BEGIN Supplied data

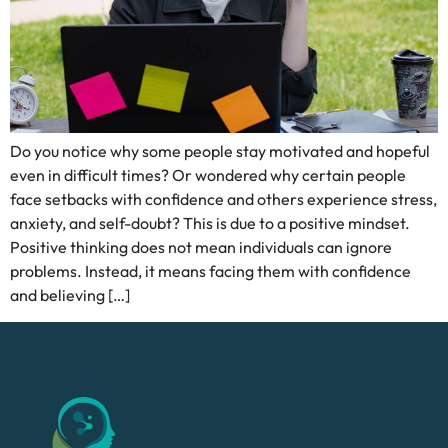
Do you notice why some people stay motivated and hopeful
even in difficult times? Or wondered why certain people
face setbacks with confidence and others experience stress,
anxiety, and self-doubt? This is due to a positive mindset.
Positive thinking does not mean individuals can ignore
problems. Instead, it means facing them with confidence
and believing […]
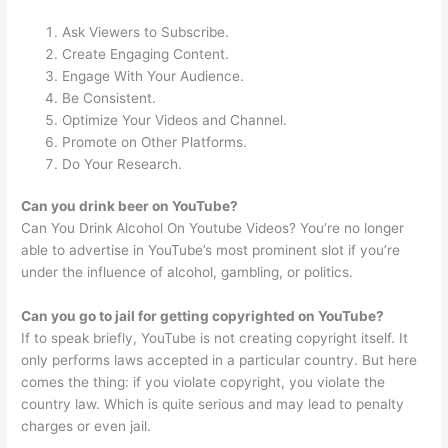
Ask Viewers to Subscribe.
Create Engaging Content.
Engage With Your Audience.
Be Consistent.
Optimize Your Videos and Channel.
Promote on Other Platforms.
Do Your Research.
Can you drink beer on YouTube?
Can You Drink Alcohol On Youtube Videos? You’re no longer
able to advertise in YouTube’s most prominent slot if you’re
under the influence of alcohol, gambling, or politics.
Can you go to jail for getting copyrighted on YouTube?
If to speak briefly, YouTube is not creating copyright itself. It
only performs laws accepted in a particular country. But here
comes the thing: if you violate copyright, you violate the
country law. Which is quite serious and may lead to penalty
charges or even jail.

END Supplied data

#### What you need to do:
In the entries, take the lines from the one holding "Ask Viewers to Subscribe." through the one holding "comes the thing: if", inclusive, and write them out again with "Be Consistent" replaced by "Post Regularly". Leave everything else in those lines unchanged.

#### Written answer:
Ask Viewers to Subscribe.
Create Engaging Content.
Engage With Your Audience.
Post Regularly.
Optimize Your Videos and Channel.
Promote on Other Platforms.
Do Your Research.
Can you drink beer on YouTube?
Can You Drink Alcohol On Youtube Videos? You’re no longer
able to advertise in YouTube’s most prominent slot if you’re
under the influence of alcohol, gambling, or politics.
Can you go to jail for getting copyrighted on YouTube?
If to speak briefly, YouTube is not creating copyright itself. It
only performs laws accepted in a particular country. But here
comes the thing: if you violate copyright, you violate the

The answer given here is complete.